**JOB:** Write out the lines below as a numbered list, skipping any blank ones and leaving out the pictures.

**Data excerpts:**
☆ ☆ ☆ ☆

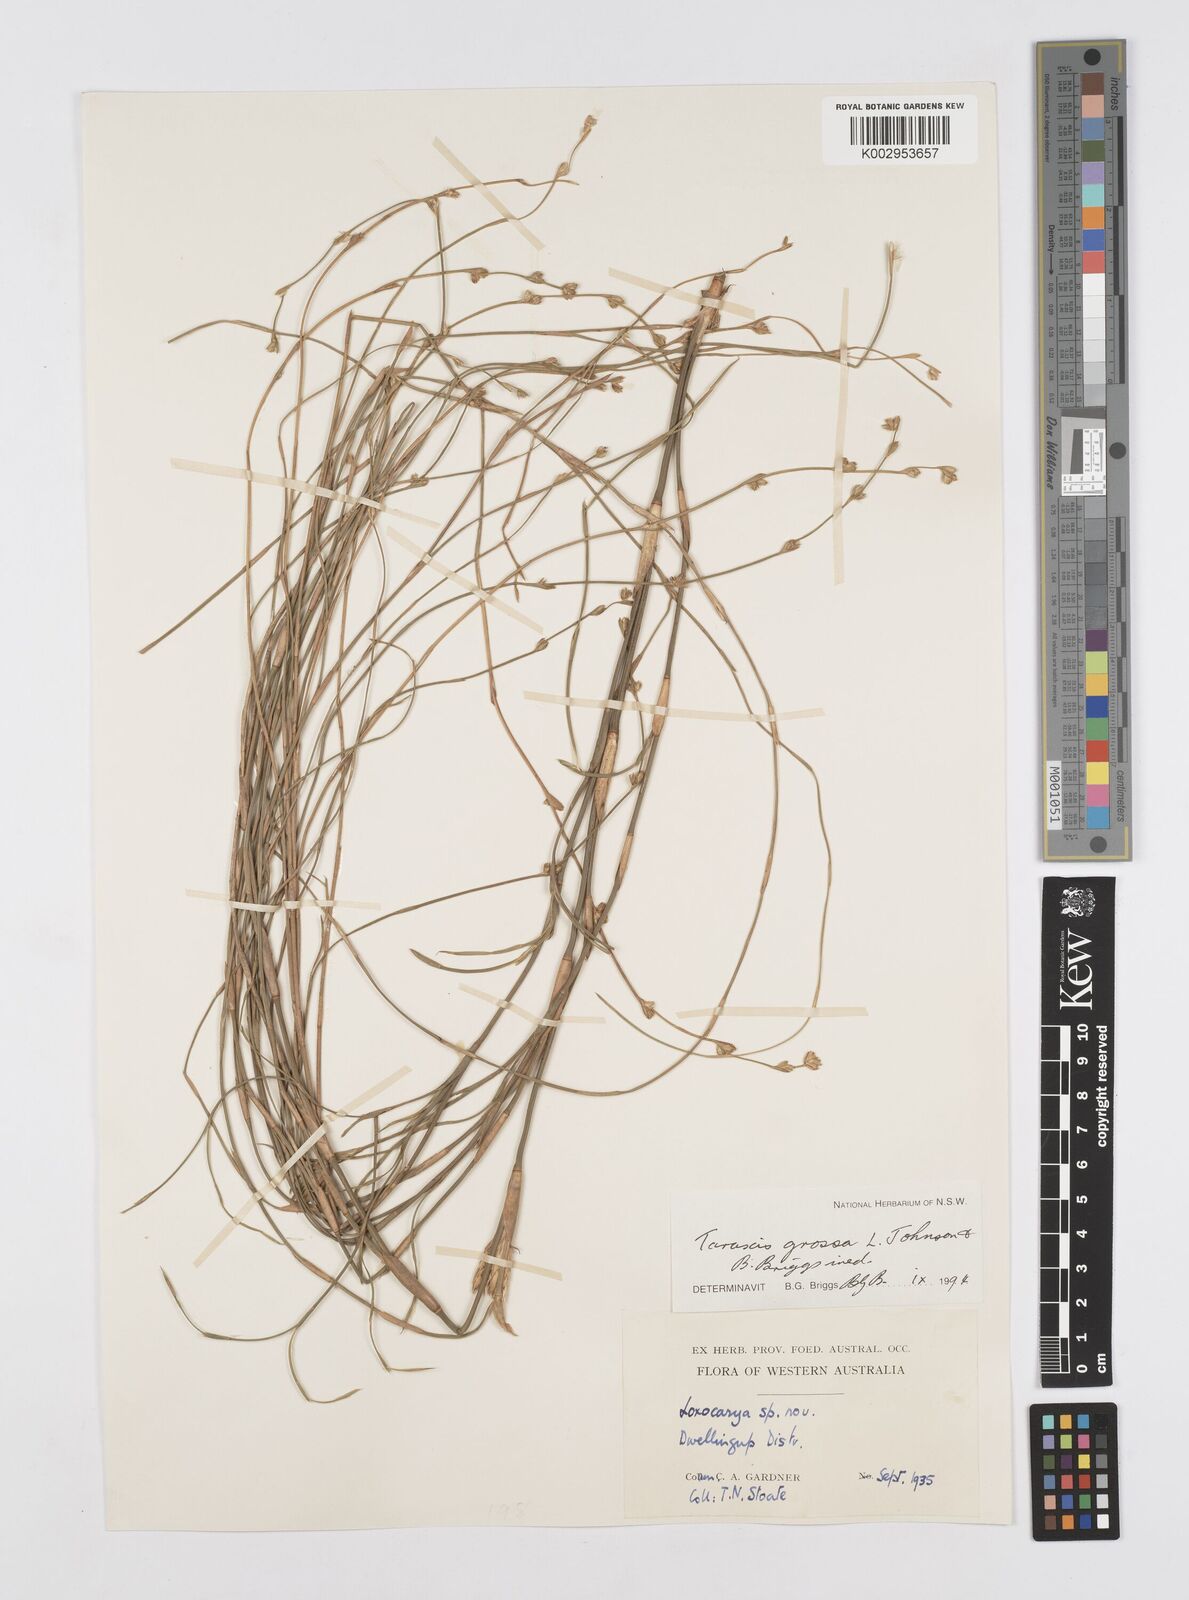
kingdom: Plantae
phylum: Tracheophyta
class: Liliopsida
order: Poales
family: Restionaceae
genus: Taraxis
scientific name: Taraxis grossa
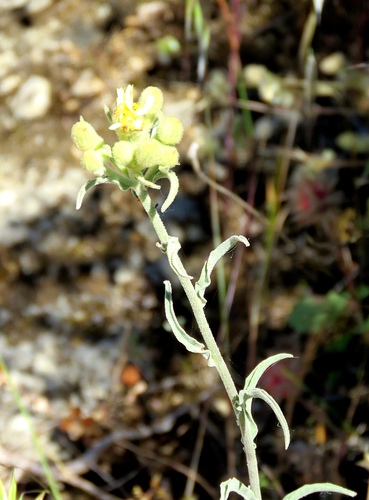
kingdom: Plantae
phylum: Tracheophyta
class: Magnoliopsida
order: Asterales
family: Asteraceae
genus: Andryala
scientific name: Andryala integrifolia
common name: Common andryala
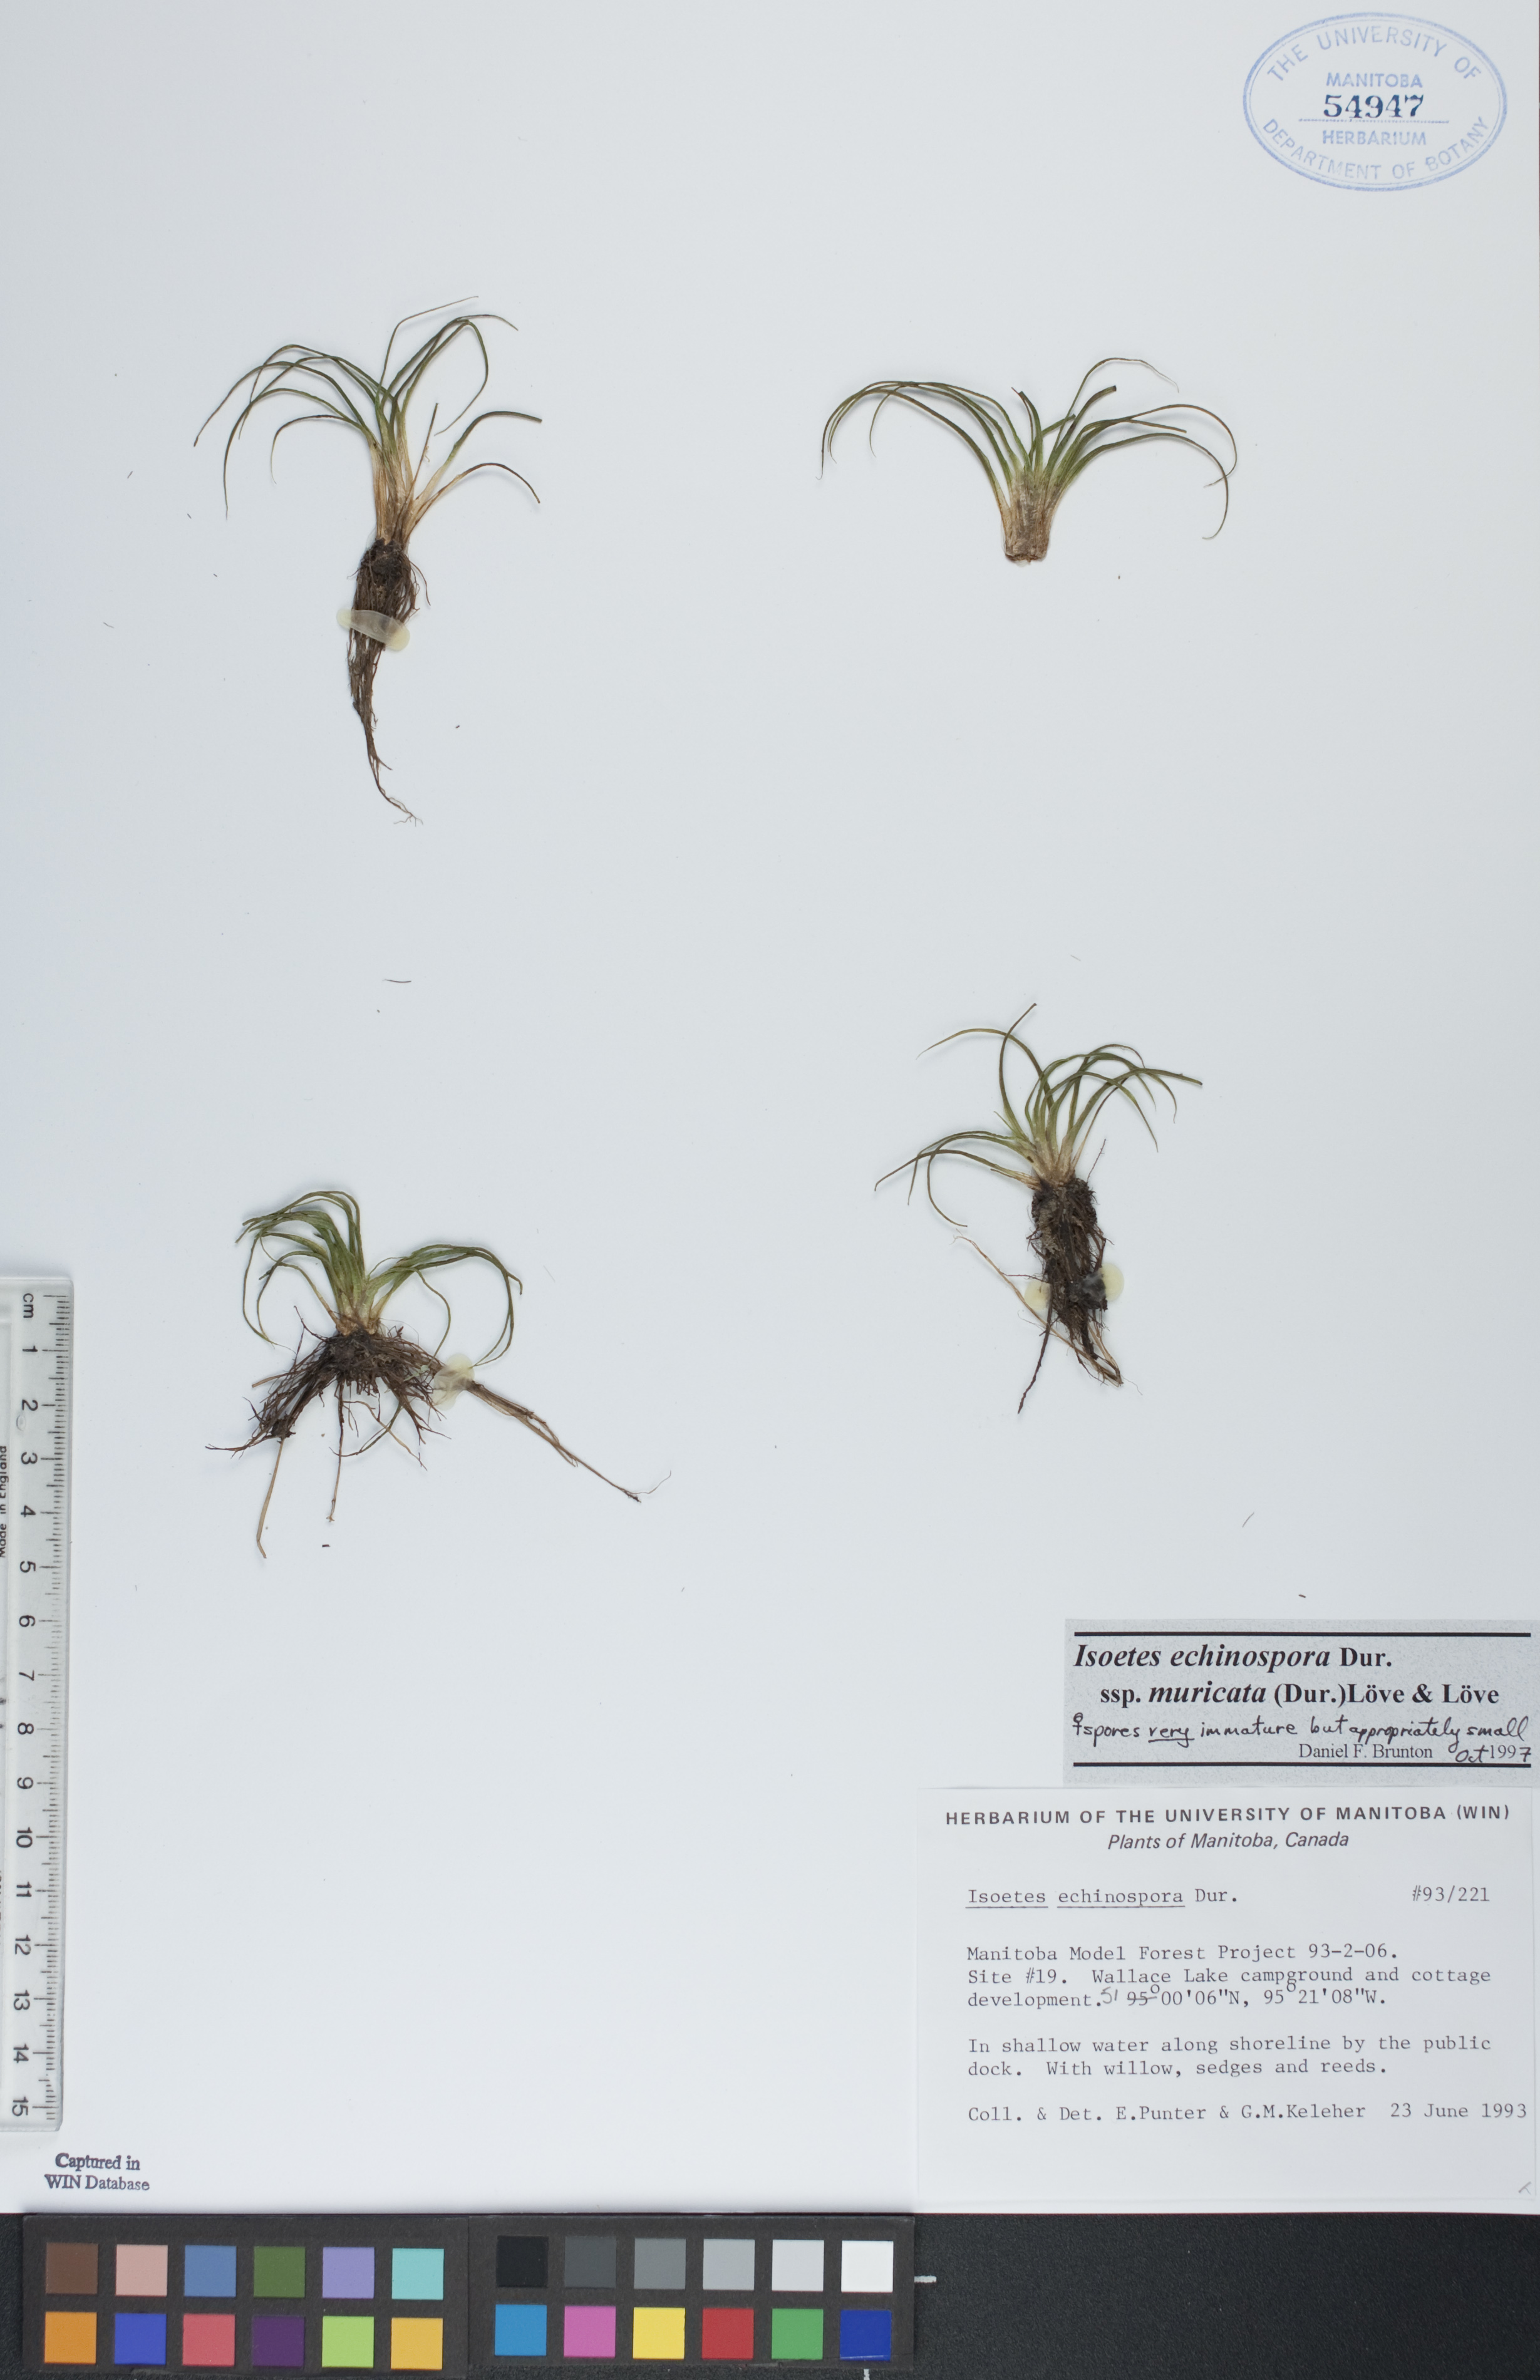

☆ ☆ ☆ ☆

**CORRECT RESPONSE:**
1. kingdom: Plantae
2. phylum: Tracheophyta
3. class: Liliopsida
4. order: Poales
5. family: Restionaceae
6. genus: Taraxis
7. scientific name: Taraxis grossa
8. kingdom: Plantae
9. phylum: Tracheophyta
10. class: Magnoliopsida
11. order: Asterales
12. family: Asteraceae
13. genus: Andryala
14. scientific name: Andryala integrifolia
15. common name: Common andryala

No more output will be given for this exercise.